* **EXERCISE INSTRUCTIONS**
In the records below, find the line that contains "MacKinnon | 1 | 137 |" and the line that contains "Gibson | 1 | 132 |", then retype exactly those two lines and every line between them.

Extracted page text data

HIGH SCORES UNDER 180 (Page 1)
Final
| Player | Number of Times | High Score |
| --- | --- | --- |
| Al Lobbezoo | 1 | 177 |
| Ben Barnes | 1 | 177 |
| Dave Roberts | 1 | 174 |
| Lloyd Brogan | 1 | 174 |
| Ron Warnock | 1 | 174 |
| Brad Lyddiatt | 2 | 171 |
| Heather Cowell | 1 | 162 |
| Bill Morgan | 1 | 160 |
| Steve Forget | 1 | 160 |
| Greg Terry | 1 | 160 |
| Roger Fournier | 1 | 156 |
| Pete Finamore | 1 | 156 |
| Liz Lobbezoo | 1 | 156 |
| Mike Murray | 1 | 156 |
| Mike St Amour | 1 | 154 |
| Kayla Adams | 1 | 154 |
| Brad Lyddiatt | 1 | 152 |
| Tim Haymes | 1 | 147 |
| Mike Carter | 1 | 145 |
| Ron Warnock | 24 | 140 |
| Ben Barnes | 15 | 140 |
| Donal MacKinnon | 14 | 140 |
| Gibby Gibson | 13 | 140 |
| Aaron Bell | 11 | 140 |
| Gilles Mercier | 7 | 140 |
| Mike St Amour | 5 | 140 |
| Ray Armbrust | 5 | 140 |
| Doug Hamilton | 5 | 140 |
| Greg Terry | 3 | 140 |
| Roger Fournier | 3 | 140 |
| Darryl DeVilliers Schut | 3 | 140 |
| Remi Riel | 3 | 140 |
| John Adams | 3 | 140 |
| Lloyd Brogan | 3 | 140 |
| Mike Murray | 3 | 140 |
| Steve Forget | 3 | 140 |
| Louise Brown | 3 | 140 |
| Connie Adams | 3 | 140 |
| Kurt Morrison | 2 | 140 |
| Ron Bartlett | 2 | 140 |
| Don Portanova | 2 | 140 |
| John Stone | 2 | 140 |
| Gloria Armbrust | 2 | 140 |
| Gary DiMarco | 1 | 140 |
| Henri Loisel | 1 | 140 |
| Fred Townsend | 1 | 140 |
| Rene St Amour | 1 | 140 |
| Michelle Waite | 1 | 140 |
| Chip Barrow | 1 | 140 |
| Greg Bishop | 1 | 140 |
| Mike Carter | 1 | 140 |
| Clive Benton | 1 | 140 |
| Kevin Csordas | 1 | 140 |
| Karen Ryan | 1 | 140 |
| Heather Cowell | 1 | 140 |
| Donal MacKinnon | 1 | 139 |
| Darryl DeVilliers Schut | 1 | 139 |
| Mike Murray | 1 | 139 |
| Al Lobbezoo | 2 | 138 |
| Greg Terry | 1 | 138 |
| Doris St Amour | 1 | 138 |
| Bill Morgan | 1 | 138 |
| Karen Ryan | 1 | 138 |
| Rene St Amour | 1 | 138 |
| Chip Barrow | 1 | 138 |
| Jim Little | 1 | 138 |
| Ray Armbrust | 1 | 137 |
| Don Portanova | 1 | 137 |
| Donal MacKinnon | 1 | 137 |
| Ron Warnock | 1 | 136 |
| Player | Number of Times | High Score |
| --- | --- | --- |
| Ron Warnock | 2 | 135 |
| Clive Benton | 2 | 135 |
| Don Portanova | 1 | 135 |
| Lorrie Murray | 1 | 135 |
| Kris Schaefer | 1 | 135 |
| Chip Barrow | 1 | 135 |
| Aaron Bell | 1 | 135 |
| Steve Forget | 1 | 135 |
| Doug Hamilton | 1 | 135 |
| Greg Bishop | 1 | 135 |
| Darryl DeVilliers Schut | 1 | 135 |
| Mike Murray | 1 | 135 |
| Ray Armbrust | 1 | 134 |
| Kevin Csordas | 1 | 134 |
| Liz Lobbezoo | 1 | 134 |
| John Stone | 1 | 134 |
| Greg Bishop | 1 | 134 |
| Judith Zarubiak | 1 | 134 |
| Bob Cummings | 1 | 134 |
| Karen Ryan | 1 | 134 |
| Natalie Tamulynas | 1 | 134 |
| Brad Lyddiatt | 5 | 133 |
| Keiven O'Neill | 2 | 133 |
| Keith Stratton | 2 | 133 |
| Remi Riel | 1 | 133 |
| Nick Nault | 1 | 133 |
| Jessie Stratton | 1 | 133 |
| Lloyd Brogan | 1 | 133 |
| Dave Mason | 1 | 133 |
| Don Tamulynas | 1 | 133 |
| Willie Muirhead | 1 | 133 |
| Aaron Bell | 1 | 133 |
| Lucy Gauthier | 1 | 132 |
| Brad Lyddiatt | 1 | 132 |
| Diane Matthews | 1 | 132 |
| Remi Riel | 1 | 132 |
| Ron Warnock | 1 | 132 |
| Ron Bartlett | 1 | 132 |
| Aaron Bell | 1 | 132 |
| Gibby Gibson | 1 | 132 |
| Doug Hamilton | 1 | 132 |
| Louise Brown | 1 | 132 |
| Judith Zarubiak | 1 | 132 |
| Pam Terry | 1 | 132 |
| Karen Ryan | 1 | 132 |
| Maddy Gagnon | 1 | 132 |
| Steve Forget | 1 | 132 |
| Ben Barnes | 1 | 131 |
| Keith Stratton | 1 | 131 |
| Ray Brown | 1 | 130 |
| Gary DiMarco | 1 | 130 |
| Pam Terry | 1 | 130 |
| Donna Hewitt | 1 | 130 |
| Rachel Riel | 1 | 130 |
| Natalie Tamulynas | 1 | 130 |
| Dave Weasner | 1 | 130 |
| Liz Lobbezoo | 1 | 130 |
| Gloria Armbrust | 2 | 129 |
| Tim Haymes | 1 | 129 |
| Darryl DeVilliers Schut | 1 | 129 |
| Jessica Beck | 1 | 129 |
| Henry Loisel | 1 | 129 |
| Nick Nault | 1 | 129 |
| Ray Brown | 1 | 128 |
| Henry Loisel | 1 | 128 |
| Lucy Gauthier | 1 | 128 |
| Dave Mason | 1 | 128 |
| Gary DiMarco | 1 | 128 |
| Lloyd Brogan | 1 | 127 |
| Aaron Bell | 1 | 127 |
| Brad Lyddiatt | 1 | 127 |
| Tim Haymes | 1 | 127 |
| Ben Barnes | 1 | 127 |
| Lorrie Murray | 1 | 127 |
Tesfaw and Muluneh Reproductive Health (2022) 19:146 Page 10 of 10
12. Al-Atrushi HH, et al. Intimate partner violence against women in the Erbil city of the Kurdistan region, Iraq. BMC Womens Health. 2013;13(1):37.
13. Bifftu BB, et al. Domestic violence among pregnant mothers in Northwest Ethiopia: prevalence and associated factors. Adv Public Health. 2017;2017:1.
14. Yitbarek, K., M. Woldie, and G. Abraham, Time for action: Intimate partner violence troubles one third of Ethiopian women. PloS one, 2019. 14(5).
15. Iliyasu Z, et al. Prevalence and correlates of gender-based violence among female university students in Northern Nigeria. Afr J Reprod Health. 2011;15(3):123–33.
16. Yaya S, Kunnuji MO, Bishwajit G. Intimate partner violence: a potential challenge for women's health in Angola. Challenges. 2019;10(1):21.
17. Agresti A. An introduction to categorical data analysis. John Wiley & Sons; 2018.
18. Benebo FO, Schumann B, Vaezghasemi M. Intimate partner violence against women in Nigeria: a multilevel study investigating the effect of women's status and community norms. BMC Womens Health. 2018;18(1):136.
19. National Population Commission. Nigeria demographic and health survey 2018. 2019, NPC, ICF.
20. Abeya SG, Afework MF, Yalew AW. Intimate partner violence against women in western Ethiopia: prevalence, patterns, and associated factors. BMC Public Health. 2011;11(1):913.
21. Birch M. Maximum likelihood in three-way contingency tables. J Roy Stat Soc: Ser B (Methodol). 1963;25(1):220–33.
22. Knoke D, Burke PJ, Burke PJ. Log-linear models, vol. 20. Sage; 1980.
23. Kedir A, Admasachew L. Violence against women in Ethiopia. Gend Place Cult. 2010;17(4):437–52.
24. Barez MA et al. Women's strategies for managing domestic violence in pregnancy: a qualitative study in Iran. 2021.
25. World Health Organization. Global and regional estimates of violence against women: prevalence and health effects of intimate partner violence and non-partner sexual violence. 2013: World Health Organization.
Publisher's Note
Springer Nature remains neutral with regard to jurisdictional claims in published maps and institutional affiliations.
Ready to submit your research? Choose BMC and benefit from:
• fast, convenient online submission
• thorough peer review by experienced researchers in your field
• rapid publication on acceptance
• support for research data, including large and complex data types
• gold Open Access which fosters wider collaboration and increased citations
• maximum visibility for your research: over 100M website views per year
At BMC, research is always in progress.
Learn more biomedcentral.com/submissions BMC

* **WRITTEN REPLY**
| Donal MacKinnon | 1 | 137 |
| Ron Warnock | 1 | 136 |
| Player | Number of Times | High Score |
| --- | --- | --- |
| Ron Warnock | 2 | 135 |
| Clive Benton | 2 | 135 |
| Don Portanova | 1 | 135 |
| Lorrie Murray | 1 | 135 |
| Kris Schaefer | 1 | 135 |
| Chip Barrow | 1 | 135 |
| Aaron Bell | 1 | 135 |
| Steve Forget | 1 | 135 |
| Doug Hamilton | 1 | 135 |
| Greg Bishop | 1 | 135 |
| Darryl DeVilliers Schut | 1 | 135 |
| Mike Murray | 1 | 135 |
| Ray Armbrust | 1 | 134 |
| Kevin Csordas | 1 | 134 |
| Liz Lobbezoo | 1 | 134 |
| John Stone | 1 | 134 |
| Greg Bishop | 1 | 134 |
| Judith Zarubiak | 1 | 134 |
| Bob Cummings | 1 | 134 |
| Karen Ryan | 1 | 134 |
| Natalie Tamulynas | 1 | 134 |
| Brad Lyddiatt | 5 | 133 |
| Keiven O'Neill | 2 | 133 |
| Keith Stratton | 2 | 133 |
| Remi Riel | 1 | 133 |
| Nick Nault | 1 | 133 |
| Jessie Stratton | 1 | 133 |
| Lloyd Brogan | 1 | 133 |
| Dave Mason | 1 | 133 |
| Don Tamulynas | 1 | 133 |
| Willie Muirhead | 1 | 133 |
| Aaron Bell | 1 | 133 |
| Lucy Gauthier | 1 | 132 |
| Brad Lyddiatt | 1 | 132 |
| Diane Matthews | 1 | 132 |
| Remi Riel | 1 | 132 |
| Ron Warnock | 1 | 132 |
| Ron Bartlett | 1 | 132 |
| Aaron Bell | 1 | 132 |
| Gibby Gibson | 1 | 132 |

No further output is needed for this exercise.